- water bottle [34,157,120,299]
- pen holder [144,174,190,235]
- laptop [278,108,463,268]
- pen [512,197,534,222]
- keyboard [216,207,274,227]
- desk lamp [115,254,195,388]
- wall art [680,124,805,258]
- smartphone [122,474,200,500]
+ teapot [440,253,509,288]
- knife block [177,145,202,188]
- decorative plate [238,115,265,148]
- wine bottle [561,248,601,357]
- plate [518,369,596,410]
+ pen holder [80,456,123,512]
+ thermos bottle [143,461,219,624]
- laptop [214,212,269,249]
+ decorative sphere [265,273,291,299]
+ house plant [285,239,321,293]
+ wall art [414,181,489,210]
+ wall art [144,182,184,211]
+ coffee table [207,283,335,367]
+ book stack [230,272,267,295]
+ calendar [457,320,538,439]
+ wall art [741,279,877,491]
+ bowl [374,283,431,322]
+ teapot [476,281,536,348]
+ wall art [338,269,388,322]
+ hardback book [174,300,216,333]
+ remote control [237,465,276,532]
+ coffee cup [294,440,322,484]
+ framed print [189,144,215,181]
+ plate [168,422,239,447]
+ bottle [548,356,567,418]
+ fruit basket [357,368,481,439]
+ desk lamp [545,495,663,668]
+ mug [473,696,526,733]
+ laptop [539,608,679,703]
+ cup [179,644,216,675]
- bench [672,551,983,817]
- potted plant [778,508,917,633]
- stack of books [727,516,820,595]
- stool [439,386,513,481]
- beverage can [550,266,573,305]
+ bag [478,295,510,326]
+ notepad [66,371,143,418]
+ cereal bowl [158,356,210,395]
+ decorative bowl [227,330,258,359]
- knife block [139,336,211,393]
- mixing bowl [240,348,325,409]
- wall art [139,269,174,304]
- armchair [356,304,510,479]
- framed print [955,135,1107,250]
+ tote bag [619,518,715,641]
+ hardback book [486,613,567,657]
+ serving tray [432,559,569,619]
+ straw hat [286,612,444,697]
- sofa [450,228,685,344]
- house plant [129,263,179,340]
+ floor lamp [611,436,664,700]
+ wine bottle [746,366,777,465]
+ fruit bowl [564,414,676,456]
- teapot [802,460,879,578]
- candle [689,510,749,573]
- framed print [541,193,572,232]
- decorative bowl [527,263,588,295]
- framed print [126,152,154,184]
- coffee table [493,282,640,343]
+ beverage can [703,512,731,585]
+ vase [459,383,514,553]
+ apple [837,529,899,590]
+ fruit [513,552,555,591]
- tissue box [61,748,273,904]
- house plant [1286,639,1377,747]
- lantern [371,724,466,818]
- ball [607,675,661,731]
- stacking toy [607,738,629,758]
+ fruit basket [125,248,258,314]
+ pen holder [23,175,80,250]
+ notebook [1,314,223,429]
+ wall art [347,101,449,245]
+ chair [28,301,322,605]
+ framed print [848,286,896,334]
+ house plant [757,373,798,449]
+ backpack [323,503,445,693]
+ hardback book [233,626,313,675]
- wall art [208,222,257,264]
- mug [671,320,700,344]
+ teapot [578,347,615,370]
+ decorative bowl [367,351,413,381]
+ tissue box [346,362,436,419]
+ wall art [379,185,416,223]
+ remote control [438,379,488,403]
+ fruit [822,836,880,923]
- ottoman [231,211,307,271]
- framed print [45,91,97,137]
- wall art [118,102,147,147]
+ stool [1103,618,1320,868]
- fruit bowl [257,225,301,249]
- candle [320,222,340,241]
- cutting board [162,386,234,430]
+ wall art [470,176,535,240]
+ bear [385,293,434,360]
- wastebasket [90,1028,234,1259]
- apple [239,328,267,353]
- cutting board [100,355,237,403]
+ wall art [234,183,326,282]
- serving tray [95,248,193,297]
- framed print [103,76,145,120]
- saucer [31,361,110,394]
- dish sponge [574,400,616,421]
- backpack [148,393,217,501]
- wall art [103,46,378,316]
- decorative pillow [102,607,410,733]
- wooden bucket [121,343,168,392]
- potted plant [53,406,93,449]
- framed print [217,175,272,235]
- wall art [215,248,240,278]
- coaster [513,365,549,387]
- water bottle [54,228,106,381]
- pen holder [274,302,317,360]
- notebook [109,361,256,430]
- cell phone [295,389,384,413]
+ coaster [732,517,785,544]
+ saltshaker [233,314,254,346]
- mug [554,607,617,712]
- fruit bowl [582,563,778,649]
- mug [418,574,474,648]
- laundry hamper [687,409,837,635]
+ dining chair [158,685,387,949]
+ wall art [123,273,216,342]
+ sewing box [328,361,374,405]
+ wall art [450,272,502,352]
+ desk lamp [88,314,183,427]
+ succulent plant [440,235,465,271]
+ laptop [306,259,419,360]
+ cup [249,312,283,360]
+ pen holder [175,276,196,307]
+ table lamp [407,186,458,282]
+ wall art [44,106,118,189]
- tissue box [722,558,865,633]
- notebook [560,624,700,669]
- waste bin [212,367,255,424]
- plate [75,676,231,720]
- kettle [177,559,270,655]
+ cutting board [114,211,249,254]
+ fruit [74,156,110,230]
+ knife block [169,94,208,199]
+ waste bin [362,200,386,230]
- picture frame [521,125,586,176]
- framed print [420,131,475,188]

########

Look through the entries above and quote exactly the lines from the line with "- wall art [103,46,378,316]" to the line with "- water bottle [54,228,106,381]", counting both of those lines.

- wall art [103,46,378,316]
- decorative pillow [102,607,410,733]
- wooden bucket [121,343,168,392]
- potted plant [53,406,93,449]
- framed print [217,175,272,235]
- wall art [215,248,240,278]
- coaster [513,365,549,387]
- water bottle [54,228,106,381]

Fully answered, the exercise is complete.